Teacher resilience: managing the invisible curriculum

Rose Hardy, headmistress of Haberdashers’ Aske’s School for Girls, says schools need to become better at acknowledging the pressures put on teachers, and provide support to boost resilience

It’s no secret that the demands placed upon teachers today have evolved beyond all recognition in the last 10 years alone. It’s no longer enough to be a first-class, enthusiastic and driven teacher with a passion for education.

Regardless of your previous training, you’re now expected to have additional expertise in all manner of areas from mental health and counselling to online safety and technological innovation.

Outside of this, it doesn’t help that general workloads are also increasing for teachers, both after school hours and at home during the evenings and weekends.

Of course, the workload argument is not new – it has been a growing issue for many years – but it does place more demand on teachers during what might be viewed as ‘leisure time’ to the outside world.

The truth is mobile phones and digital connectivity have placed even greater pressure on teachers in terms of the immediacy of parent communication because it now moves at a very different pace than it did 20 years ago, and that can be hard to manage.

Parents are physically better equipped to react in the moment, comment and contact teachers at any given point in the working day (and after hours) with questions, concerns and opinions.

This can be hugely intimidating for teachers who are dealing with a high number of issues every day, not to mention teaching in class, which always has to take priority over responding to emails from parents.

Teachers are bound by restriction

Interestingly, the digital world may operate ‘in the moment’ in an immediate fashion when it comes to communication, but the teaching world is not like that at all.

Teachers are bound by restriction during the core hours of the school day, they can’t just pop outside to take a phone call or check their emails, and that can pose problems in terms of managing parent expectations on response times.

Of course, this is all part of what most of us in the profession would refer to as ‘the invisible curriculum’ and it can be a challenge to cope with. Although, it’s becoming increasingly obvious that more needs to be done to prepare the new and emerging teaching community to manage this so-called teaching timetable that you can’t see.

It’s becoming increasingly obvious that more needs to be done to prepare the new and emerging teaching community to manage this so-called teaching timetable that you can’t see

Extra demands placed on teachers will undoubtedly take their toll on personal health and wellness, not to mention how they operate in class day to day.

Teaching can be stressful at the best of times too, so schools need to become better at acknowledging the pressures placed upon teaching staff today and begin to look more closely at how they can provide the right support to boost resilience in teachers, and also to improve wellbeing inside and outside of the classroom.

Supporting the whole teacher

We also have to remember that for most teachers, their school can be a much-needed haven from the outside world. A place to thrive, enthuse and inspire.

Schools are generally healthy and mindful environments, and teachers enjoy the bustle and diversity of the classroom – it’s often the case that outside of the school gates is where it becomes more challenging. This is where schools need to step in and support teachers with a much greater individual focus.

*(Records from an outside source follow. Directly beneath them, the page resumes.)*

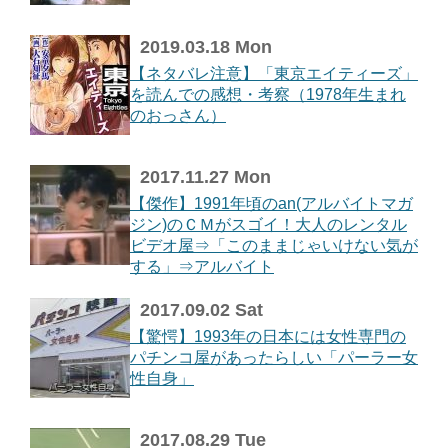
2019.03.18 Mon
【ネタバレ注意】「東京エイティーズ」
を読んでの感想・考察（1978年生まれ
のおっさん）
2017.11.27 Mon
【傑作】1991年頃のan(アルバイトマガ
ジン)のＣＭがスゴイ！大人のレンタル
ビデオ屋⇒「このままじゃいけない気が
する」⇒アルバイト
2017.09.02 Sat
【驚愕】1993年の日本には女性専門の
パチンコ屋があったらしい「パーラー女
性自身」
2017.08.29 Tue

Every member of teaching staff is different; schools often say they teach the whole child with an individual approach – the same must apply to teachers. This means looking at every teacher independently in terms of what support is needed.

Whether that is focused around health and wellbeing, time management, working towards providing more flexibility (where it allows) or bridging gaps in training and knowledge, schools can help teachers to progress more quickly with more tailored approaches to continuing professional development.

Time and space

Part of managing the invisible curriculum is about learning how to manage and organise yourself and your day, but it is also about preparation, mindset and building stronger connections with the team around you. Many teachers find they are not alone and that support can be found in all kinds of places.

There is also an onus on heads to ensure their staff have access to the right training and development, are well cared for, have the time and space to think and also the opportunity to unwind and de-stress when needed.

As heads we all want the best for our students and that means investing more resource into helping teachers manage workloads and expectations, while preparing for the evolving challenges ahead.